(334ak) Smart Biomanufacturing: A Process Systems Engineering and Artificial Intelligence Approach | AIChE

(334ak) Smart Biomanufacturing: A Process Systems Engineering and Artificial Intelligence Approach

Research Interests

My core research interests consist of data and complex systems under the general theme of decision-making. How to make better decisions is a fundamental question for individuals, organizations, and societies, and there is no easy answer. Systems research, especially process systems engineering (PSE), with the help of artificial intelligence (AI), is the approach I plan to use to tackle some of the biomanufacturing decision-making challenges.

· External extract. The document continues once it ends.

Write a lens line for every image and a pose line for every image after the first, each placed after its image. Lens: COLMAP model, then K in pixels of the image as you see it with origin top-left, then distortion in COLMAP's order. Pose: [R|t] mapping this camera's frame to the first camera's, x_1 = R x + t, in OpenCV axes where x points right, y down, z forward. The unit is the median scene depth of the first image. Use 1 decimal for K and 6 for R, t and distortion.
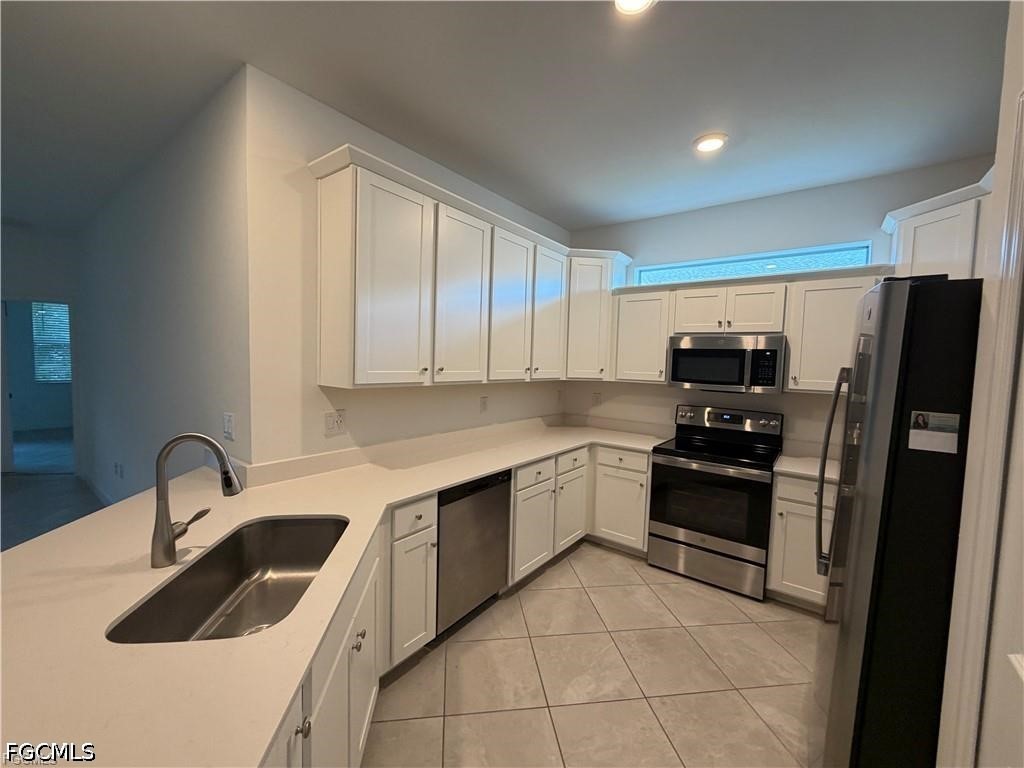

The production and sale of monoclonal antibody (mAb) therapeutics are a hundred-billion-dollar and expanding biopharmaceutical industry to treat cancer, immune disorder, cardiovascular disease, and inflammatory diseases. However, mAbs are currently produced commercially in fed-batch cultures using media recipes and predetermined operating protocols based primarily on heuristics. Such a heuristic-based approach often leads to suboptimal production outcomes and requires costly experimentation to improve existing protocols. On-line control of mAb productivity and product quality metrics is not widely adopted for several reasons. For instance, measurement of critical quality attributes (CQAs) such as glycan distribution (the result of glycosylation) is available only after the process ends, making it impossible to adopt conventional feedback control. Cell growth, metabolism, antibody formation, and glycosylation are complex, multi-scale dynamics that are difficult to model. While currently available models can predict mAb synthesis or glycosylation dynamics accurately under specific process configurations, adapting them to new processes remains challenging.

It is tempting to contemplate adopting a purely data-driven approach; however, the unique challenges associated with modeling biopharmaceutical processes make such an approach less likely to succeed. On the one hand, the biopharmaceutical industry is not data-rich because it is expensive to generate data, and existing data are usually sparse. As a result, models trained using these data may not extrapolate well outside the training data. On the other hand, domain knowledge and mechanistic understanding of biochemical processes can compensate for the lack of data. These two considerations argue for a hybrid approach to the development of a model that is suitable for predicting and for model-based control of CQAs. Meanwhile, PSE techniques such as Kalman filtering and AI techniques such as artificial neural networks can be used to estimate CQAs based on other measurements and signals available on-line. The development of high-fidelity, hybrid, adaptable models and state estimation techniques allows us to apply existing PSE tools to design more efficient biomanufacturing processes and to control them.